Originally posted in 2010
Welcome to my ‘new and improved’ website — www.gordoncooper.com 2.0.
I got this URL (www.gordoncooper.com) after moving from Atlanta to Silicon Valley for a job promotion. I wrote a daily web update as my sister and I drove from New York to San Jose. My intention for the site was to keep family and friends that I left on the East Coast updated on my activities out West. I was only supposed to be in California for a year. Which turned into two. Which turned into a lifetime commitment when I met and married my wife.
When I started, I learned HTML and used an early version of Dreamweaver to create and maintain the site. At least monthly I would post new photos to the site or some travel writings from my business trips. I kept the site updated through my marriage and the birth of my two sons. It wasn’t until the mid-2000s that I pulled the entire site down after learning that some undesirables (pedophile types) were linking to pictures of my young sons. I have to admit that until that point I had thought my friends who didn’t want any pictures of their children on the web were being a bit paranoid. Turns out I wasn’t being paranoid enough. Feeling creeped out, I removed all the content from the site and left a cryptic Hmmm… in the middle of a blank screen. As in “Hmmm… what to do with this URL?”
In the meantime, I focused my efforts elsewhere. I raised my sons, kept busy traveling for business, started a small publishing company as a hobby. I didn’t ignore the web altogether. I created one website for my High School reunions (www.wghs1983.com) and another for the books that I’d published (www.prestonwoods.com) including my own first book Watkins Glen Tour Guide — completed in part because I found myself unexpectedly unemployed compliments of the great recession of 2009. Now it is 2010 and with a new job and the mobile power of my new iPhone at my command, I thought I might resurrect this URL that has languished for years now.

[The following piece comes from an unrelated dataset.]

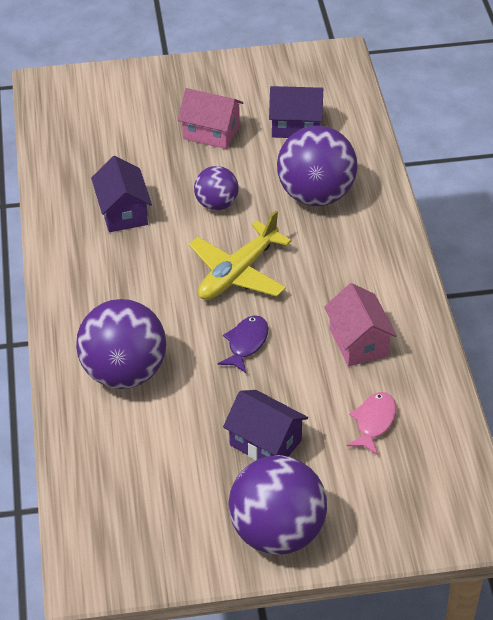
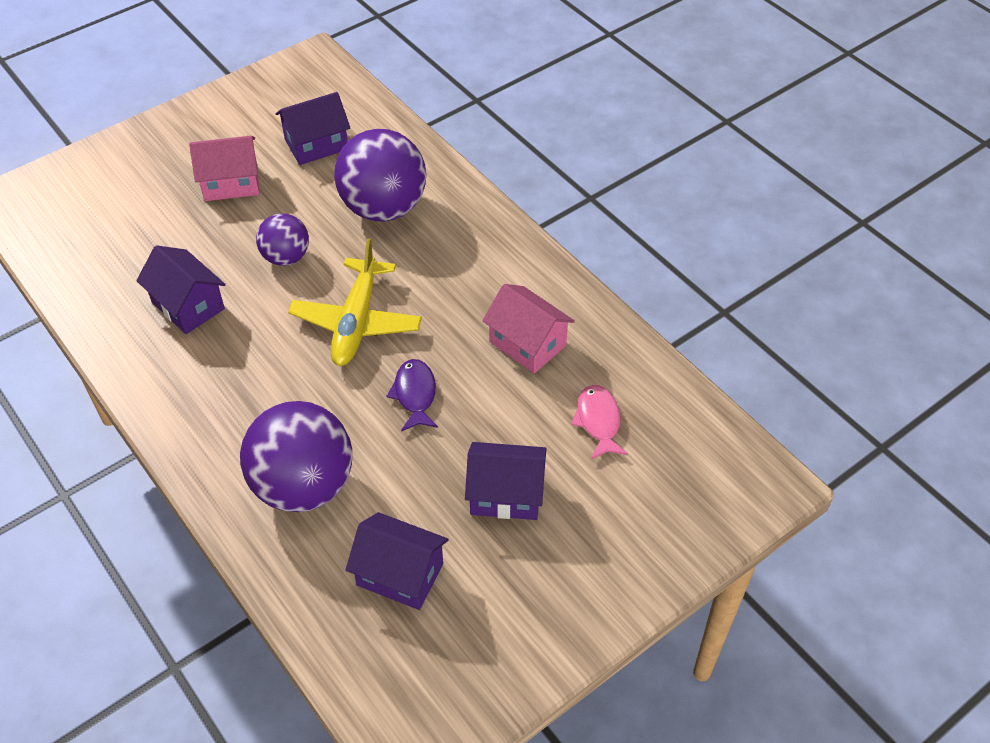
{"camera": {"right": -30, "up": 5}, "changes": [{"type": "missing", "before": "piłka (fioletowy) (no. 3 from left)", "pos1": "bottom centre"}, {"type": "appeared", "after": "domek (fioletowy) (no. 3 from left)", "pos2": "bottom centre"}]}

In 2010, the idea of going back to writing in HTML code seems both old fashioned and horribly time consuming. Facebook can accomplish what I had set out to do in 1997 — updating my friends and family from far away — while providing more control over whose eyes can see images of my children. Why should I even bother with a website? I could give up the URL and be happy with my rare Facebook updates. Still, I feel the need to express myself in ways that Facebook doesn’t fulfill.
One of my favorite quotes/speeches came from movie director Steven Soderbergh who won the Oscar for Traffic at the 2001 Oscars. He had been to the podium earlier in the night (if memory serves me correctly) for Erin Brockovich. Anyway, in this second acceptance speech, he had the luxury of forgoing the typical list of thank yous and instead chose to thank ‘anyone who creates.’
His words struck a nerve. I really identified with being a person who wanted to create things. Surprising perhaps as I am an engineer and we’re notoriously ‘left-brained’ and analytical types. (Want to figure out if you’re right or left brain dominant? Here’s a quiz). It wasn’t long after this that I fully embraced my need to create and started writing Watkins Glen Tour Guide. My career has evolved since 2001 from engineering to marketing which better feeds my need for creative outlets.
Finally, now, we come to the reason for creating a blog on my long dormant URL: It is a creative outlet for my thoughts and writings. Although blogs have been around for awhile, I like the idea of having the option to use iPhone instead of my computer to write a blog entry. My iPhone is always in my pocket so whether I’m in an airport or hotel room or in front of the television in my living room, I should be able to tap out an entry when the muse strikes. I expect to be writing about what interests me which would be travel, writing, and raising kids with some random observations thrown in for good measure. The question is how often will the muse strike? Ah, that is a good question. Stay tuned.
Hey people!!!!!
Good mood and good luck to everyone!!!!!